TUM Logo

Detection of Software Vulnerabilities using Fine-Tuned Large Language Models

Detection of Software Vulnerabilities using Fine-Tuned Large Language Models

Supervisor(s): Daniel Kowatsch, Tobias Specht
Status: finished
Topic: Others
Author: Fami Mahmud
Submission: 2024-11-12
Type of Thesis: Masterthesis
Thesis topic in co-operation with the Fraunhofer Institute for Applied and Integrated Security AISEC, Garching

Description

Traditional and deep learning methods have been widely used for detecting software
vulnerabilities, but they often struggle to provide consistent and reliable automated
solutions. Recent advancements in large language models (LLMs) have demonstrated remarkable
capabilities in understanding complex patterns within both natural language
and code. This thesis explores the potential of fine-tuning state-of-the-art open-source
LLMs for the specific task of vulnerability detection.
A major challenge in training models for this purpose is the limited availability of
high-quality, large-scale datasets. To address this, we explore the construction of an
extensive and well-curated dataset by combining existing real-world and synthetic
datasets. Through careful selection, preprocessing, merging, and additional cleaning,
we created a dataset designed to better support effective training and evaluation of
LLMs for vulnerability detection.
We evaluate the effectiveness of fine-tuned LLMs in detecting vulnerabilities in
software code, comparing models of different sizes and architectures.

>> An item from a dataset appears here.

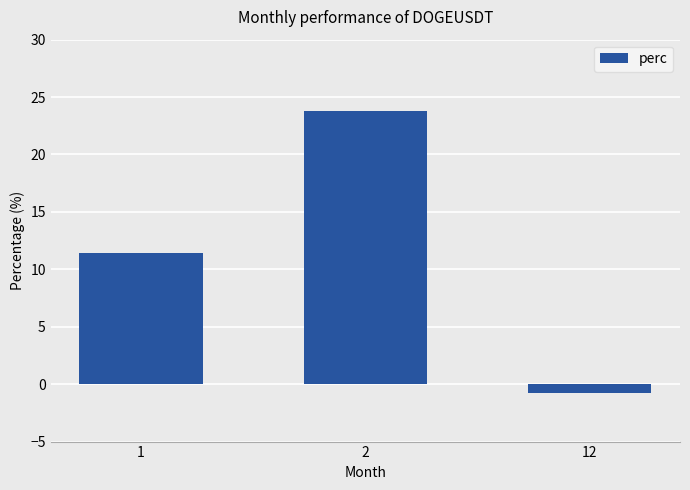

What is the value of the 2nd bar from the left?

23.8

Furthermore,
we analyze the impact of dataset composition, examining how class balance and data
complexity affect model performance.
Our results indicate that while fine-tuned LLMs can learn certain patterns and
identify some vulnerabilities with high confidence, distinguishing more complex cases
remains a challenge, particularly when subtle code modifications are crucial for identifying
vulnerabilities. Additionally, we observe that model size alone is not a determining
factor for improved performance in vulnerability detection, highlighting the importance
of dataset size and quality for task-specific fine-tuning.